成功体験を小さく刻み、積み上げられる環境をつくりましょう。
❌ NG:一度にたくさん変える
→ ◯ OK:1つだけ変えて、効果を観察する
ABAの基本は 「測定と調整」 です。
複数の変更を同時に行うと、何が効いたのかわからなくなります。

個々の特性による”設定値”調整
ABAでは、子ども一人ひとりを 「環境パラメータが異なる個体」 として捉えます。
感覚過敏がある場合
- 音・光・触覚の刺激を減らす
- イヤーマフ、サングラス、タグなし衣類などを活用
- 刺激が多い時間帯を避ける
疲れやすい・切り替えが苦手な場合
- 活動と休憩のセットを短く設計
- タイマーや音で「終わり」を明確に
- 次の活動の予告を早めに入れる
こだわりが強い場合
- ルーティンの「型」を尊重しつつ、少しずつ拡張
- 選択肢を2〜3つに絞る
- 変更は予告+視覚支援で事前に伝える
5分スターター:今日からできる最小の一歩
1. 1つの行動を「3つの視点」で観察する
- 行動の前に何があったか?
- 行動の後に何が起きたか?
- その結果、行動は増えたか・減ったか?
2. 1つだけ環境を変えてみる
- 視界に入るものを減らす
- 次の行動を写真で予告する
- 終わりのタイマーをセットする
3. できたことを記録する(小さくてOK)
- 「1人で靴を履けた」
- 「タイマーを見て切り替えられた」
- 「カードを見て次の行動ができた」
4. 家族で「誰が何をするか」を1つ決める
- 「朝の支度は◯◯が見守る」
- 「タイマーセットは△△がやる」
5. 1週間続けて、変化をメモする
- うまくいった環境設定
- まだ摩擦がある場面
- 次に調整したいポイント
まとめ:行動は”仕組み”で支えられる
応用行動分析(ABA)は、「できない子」を「できる子」に変える魔法ではありません。
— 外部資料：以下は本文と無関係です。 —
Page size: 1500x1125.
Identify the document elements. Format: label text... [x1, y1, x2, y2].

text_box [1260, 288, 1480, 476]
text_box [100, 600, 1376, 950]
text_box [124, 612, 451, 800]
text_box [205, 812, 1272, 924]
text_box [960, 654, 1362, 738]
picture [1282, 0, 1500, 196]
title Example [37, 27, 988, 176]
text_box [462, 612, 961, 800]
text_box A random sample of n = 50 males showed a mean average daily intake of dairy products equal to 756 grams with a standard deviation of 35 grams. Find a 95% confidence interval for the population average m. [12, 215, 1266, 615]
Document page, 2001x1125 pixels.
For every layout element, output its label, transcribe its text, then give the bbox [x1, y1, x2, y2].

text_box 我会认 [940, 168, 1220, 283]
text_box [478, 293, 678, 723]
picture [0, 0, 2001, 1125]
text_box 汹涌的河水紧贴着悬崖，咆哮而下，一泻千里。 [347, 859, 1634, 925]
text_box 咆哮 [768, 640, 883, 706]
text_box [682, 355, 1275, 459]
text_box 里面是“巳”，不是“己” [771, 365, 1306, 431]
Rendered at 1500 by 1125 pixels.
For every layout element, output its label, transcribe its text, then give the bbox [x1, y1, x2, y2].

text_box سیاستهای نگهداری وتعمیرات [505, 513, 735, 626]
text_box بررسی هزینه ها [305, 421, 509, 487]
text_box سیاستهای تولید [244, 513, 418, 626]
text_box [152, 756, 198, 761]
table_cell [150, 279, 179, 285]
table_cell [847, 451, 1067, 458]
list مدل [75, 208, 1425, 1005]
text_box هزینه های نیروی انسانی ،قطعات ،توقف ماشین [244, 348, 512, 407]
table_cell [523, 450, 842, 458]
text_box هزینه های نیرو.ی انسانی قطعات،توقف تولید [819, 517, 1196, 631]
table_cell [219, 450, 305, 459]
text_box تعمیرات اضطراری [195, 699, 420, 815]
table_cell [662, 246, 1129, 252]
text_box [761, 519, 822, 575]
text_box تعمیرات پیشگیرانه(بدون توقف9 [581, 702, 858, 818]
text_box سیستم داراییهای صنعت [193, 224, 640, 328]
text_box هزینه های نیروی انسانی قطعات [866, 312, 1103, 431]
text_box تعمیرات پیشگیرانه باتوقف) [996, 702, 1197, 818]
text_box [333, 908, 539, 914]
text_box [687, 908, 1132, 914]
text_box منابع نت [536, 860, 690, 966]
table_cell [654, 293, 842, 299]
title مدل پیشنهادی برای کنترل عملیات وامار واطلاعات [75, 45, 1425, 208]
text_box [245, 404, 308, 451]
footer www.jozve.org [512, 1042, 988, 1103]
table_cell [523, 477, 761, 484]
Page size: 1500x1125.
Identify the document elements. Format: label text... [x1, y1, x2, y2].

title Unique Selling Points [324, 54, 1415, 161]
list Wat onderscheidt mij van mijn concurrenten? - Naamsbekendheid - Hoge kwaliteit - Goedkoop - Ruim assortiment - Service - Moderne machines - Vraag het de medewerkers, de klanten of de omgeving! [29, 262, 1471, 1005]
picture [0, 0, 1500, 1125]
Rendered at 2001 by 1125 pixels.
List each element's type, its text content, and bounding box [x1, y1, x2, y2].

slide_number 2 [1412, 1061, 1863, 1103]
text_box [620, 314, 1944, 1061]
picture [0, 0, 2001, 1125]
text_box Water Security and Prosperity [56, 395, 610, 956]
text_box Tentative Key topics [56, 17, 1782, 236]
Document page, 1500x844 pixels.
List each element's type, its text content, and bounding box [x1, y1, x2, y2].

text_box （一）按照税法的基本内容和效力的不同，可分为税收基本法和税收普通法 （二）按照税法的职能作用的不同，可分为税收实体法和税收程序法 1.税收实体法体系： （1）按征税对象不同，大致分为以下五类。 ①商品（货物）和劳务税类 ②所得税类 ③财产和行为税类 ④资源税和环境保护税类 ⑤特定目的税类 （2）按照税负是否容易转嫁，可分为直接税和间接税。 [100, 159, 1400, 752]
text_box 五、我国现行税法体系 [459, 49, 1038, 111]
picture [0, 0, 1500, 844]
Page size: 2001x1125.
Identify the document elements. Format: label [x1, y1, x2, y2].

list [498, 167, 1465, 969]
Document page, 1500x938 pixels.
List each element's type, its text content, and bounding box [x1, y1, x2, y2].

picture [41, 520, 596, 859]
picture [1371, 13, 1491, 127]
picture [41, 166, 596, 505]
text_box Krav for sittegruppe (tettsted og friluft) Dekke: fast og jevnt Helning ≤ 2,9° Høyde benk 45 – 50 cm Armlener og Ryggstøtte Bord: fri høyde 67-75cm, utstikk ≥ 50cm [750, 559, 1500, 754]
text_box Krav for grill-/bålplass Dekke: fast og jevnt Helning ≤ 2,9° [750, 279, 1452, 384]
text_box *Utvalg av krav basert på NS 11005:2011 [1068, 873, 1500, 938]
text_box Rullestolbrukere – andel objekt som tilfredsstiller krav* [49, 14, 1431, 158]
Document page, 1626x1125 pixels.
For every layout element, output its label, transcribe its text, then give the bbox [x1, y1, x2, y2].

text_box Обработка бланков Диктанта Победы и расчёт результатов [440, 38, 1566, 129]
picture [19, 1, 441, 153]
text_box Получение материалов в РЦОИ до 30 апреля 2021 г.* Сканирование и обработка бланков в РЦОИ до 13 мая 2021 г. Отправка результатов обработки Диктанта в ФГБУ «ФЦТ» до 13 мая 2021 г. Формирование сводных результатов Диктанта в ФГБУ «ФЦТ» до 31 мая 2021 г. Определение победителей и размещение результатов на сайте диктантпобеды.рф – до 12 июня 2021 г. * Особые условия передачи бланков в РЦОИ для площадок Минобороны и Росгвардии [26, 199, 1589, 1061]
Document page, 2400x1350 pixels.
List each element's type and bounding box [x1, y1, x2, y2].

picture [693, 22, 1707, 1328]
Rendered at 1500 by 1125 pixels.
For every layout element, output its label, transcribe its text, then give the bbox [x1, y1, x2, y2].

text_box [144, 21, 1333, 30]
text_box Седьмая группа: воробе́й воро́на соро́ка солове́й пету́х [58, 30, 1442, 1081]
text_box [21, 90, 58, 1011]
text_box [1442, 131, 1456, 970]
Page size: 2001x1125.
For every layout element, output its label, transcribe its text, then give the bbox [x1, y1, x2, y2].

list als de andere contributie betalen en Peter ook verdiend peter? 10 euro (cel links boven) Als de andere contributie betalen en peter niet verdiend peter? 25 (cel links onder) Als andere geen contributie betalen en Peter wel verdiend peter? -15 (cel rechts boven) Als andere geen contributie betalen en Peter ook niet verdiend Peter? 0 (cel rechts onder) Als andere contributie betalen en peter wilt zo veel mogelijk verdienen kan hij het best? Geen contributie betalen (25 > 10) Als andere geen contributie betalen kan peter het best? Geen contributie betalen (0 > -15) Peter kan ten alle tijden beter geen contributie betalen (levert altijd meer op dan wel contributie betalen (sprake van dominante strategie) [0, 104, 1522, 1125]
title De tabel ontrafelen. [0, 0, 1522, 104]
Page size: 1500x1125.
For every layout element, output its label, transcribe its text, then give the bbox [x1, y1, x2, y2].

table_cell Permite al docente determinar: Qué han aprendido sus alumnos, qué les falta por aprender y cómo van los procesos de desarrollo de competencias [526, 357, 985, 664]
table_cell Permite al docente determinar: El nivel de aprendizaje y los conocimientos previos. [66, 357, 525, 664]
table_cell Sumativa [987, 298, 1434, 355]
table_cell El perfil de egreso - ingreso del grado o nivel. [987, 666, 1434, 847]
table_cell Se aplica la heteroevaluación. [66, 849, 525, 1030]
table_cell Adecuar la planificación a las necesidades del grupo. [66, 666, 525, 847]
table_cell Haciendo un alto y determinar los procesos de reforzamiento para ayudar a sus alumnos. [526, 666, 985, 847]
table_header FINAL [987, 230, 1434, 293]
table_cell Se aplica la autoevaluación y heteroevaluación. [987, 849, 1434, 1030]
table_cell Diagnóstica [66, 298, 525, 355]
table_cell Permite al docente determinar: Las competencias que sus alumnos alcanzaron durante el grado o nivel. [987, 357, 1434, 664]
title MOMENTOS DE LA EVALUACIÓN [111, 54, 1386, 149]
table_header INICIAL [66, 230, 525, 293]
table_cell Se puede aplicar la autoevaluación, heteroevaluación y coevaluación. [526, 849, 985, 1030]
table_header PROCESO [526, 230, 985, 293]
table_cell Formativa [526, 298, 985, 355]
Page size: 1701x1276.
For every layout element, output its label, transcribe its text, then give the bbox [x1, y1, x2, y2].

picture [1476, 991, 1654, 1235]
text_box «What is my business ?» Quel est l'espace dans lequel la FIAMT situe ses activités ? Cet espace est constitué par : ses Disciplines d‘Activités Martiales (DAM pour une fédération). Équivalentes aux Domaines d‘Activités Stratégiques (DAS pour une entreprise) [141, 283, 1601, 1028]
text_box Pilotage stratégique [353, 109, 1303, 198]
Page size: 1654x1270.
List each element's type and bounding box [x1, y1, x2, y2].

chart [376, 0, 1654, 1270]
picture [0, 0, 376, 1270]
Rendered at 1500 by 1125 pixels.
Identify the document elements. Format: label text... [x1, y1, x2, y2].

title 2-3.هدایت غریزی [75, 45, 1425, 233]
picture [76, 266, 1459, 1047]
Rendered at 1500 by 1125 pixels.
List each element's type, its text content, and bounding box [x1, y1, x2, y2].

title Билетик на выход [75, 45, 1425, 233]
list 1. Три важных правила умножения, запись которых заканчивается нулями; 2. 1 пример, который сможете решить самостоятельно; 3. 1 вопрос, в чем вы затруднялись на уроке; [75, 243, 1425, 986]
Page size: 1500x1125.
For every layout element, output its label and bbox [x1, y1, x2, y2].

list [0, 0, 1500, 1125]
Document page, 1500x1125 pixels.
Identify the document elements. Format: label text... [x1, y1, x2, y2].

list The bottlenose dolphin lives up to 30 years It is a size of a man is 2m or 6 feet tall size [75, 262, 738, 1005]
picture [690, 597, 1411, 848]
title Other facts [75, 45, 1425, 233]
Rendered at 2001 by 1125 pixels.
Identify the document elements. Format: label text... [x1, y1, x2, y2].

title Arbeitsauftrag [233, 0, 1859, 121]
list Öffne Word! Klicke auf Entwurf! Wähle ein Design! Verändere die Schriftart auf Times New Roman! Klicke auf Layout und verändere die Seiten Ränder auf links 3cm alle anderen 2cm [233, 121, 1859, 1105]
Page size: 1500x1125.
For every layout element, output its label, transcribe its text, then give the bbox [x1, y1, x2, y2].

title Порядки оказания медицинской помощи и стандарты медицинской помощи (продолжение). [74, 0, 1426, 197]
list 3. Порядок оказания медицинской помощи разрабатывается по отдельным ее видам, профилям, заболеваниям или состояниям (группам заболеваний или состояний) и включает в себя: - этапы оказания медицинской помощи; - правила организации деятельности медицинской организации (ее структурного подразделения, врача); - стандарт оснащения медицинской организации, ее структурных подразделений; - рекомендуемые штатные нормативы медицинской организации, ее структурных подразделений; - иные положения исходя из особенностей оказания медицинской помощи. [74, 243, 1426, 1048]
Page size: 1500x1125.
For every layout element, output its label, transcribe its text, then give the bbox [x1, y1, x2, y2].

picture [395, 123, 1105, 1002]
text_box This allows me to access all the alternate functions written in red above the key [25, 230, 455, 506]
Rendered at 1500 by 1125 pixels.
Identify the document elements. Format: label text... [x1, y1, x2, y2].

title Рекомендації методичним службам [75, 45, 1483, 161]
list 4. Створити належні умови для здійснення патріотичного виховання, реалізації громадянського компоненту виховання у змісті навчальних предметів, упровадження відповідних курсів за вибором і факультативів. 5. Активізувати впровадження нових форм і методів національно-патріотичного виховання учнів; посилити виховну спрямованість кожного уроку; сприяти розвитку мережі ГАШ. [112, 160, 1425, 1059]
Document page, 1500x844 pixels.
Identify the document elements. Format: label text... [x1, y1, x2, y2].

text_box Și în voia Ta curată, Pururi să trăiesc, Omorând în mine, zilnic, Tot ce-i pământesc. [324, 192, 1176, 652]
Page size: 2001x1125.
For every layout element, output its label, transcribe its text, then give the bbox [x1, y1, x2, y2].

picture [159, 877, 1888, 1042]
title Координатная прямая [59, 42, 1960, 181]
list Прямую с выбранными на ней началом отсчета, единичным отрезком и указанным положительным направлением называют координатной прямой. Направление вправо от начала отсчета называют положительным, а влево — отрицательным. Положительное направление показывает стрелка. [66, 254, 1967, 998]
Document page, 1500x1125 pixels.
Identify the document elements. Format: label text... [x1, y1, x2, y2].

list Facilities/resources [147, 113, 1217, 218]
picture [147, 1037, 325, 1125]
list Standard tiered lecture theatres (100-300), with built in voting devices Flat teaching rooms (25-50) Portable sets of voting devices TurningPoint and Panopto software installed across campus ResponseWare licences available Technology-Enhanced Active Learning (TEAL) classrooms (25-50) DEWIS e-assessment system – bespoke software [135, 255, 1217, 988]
そうではなく、「その子がその環境で、自然とできるようになる仕組み」を設計する科学です。
大切なのは、
- 行動の前後を観察すること
- 環境を少しずつ調整すること
- 小さな成功体験を積み重ねること
今日から、1つだけ環境を変えてみてください。
それが、子どもの「できた」を増やす第一歩になります。